Halloween is a big holiday for us and a massive time drain. Every year we put in hours and hours of work to plan, decorate, and execute a Halloween party of ludicrous proportions. We love it and hate it but we always end up doing it again. After all, who else would put on something this elaborate if we didn’t?
Since this was our tenth year hosting this madness we knew exactly what we were getting ourselves into. We’ve learned from experience just how long it takes to do what and we start preparing in August. Our familiar schedule keeps us from outright panicking as the party too quickly approaches. However, Jason’s weak body put a few kinks in our usual timetables this year. The week of our party, which is always overflowing with to-dos, he decided to get a flu shot when they were offered for free at his work. His body did not approve. Since the flu shot this year is a combo that contains both the swine flu and the regular run-of-the-mill flu vaccines, apparently there is a greater than normal chance for adverse reactions…and Jason’s reaction I would definitely place under the adverse umbrella. In the evening of the day he got the shot he became ill almost instantly; one minute he was saying his stomach didn’t feel too well and the next he was making a mad dash to the bathroom like it was a new Olympic sport. Sadly, that mad dash was just the first of many to come. The explosive vomiting and diarrhea that ensued forced Jason to spend the night on the floor just outside the bathroom so he could successfully make it to the toilet as often as he required, which turned out to be about every twenty minutes. Poor boy! He was utterly useless to me for a couple days and since he represents half of our party taskforce (to be realistic it’s more like 40%) his illness was a significant blow to our preparations. To make matters worse we weren’t 100% certain at that point that it was his shot, and not some contagious disease, that made him sick so we didn’t know if an extended allotment of time on the toilet was my inescapable destiny. With the future a question mark and manpower in short supply I went into extreme party prep mode. I was so distracted by everything I needed to get ready that I am embarrassed, yet quite amused, to report that I forgot to change my underwear for almost three days. Yes, you should be grossed out right now; it’s disgusting and so unlike me! It makes me chuckle just thinking about it.
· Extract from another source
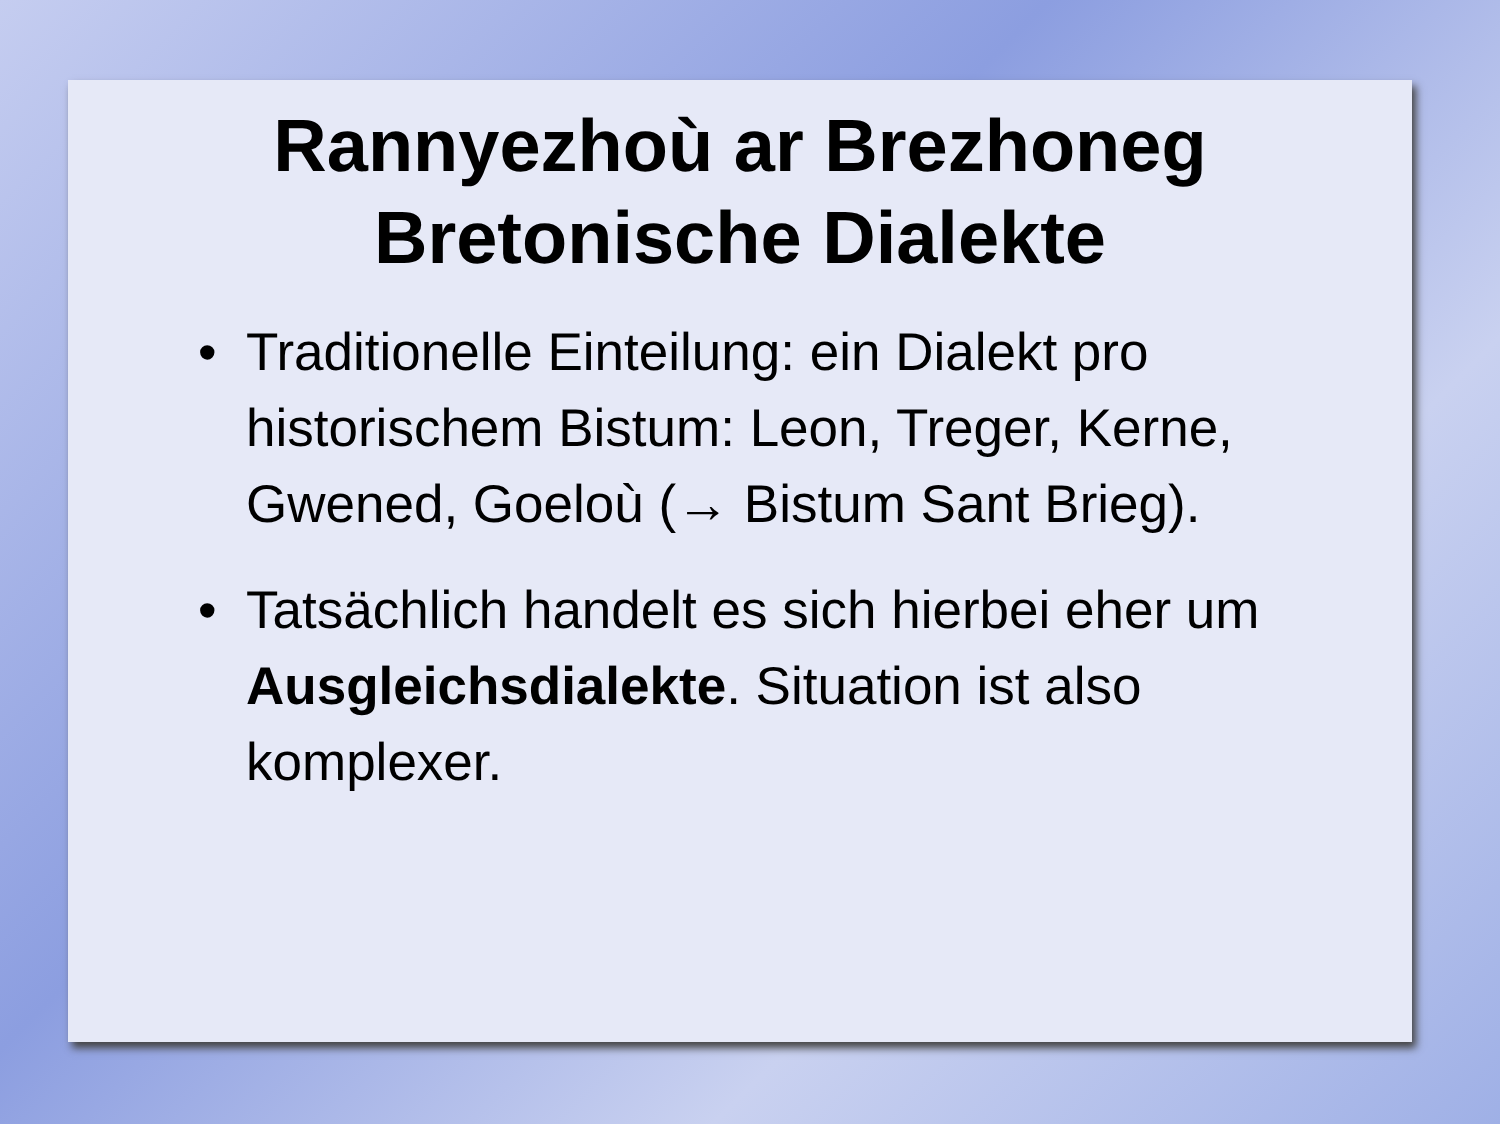Rannyezhoù ar Brezhoneg
Bretonische Dialekte
• Traditionelle Einteilung: ein Dialekt pro historischem Bistum: Leon, Treger, Kerne, Gwened, Goeloù (→ Bistum Sant Brieg).
• Tatsächlich handelt es sich hierbei eher um Ausgleichsdialekte. Situation ist also komplexer.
Despite the unexpected challenges, ones that most people wouldn’t admit to in a public setting such as this, come party time everything was ready and Jason and I were both well. We had crafts and a piñata for the kids again followed by Bingo for everyone. Bingo was a huge hit this year. So many people wanted to participate that I ran out of score cards and there were no free seats at the tables so a few players had to stand. I’ve never seen so many adults under the age of fifty get so excited about that game. It was a lot of fun!
Our costume contest was won by Lauren with her bride of Frankenstein outfit. She looked fabulous! She also took home the prize for the best carved pumpkin. Way to score Lauren!
We hope you, our illustrious band of friends, enjoyed yourselves at our shindig. We thank you for your company, your amusing costumes, and your shenanigans. We will be eternally grateful to you for making our get-together anything but dull! I’d say I look forward to doing it all again next year but I think it will be a few months before I will be able to say that with complete honesty.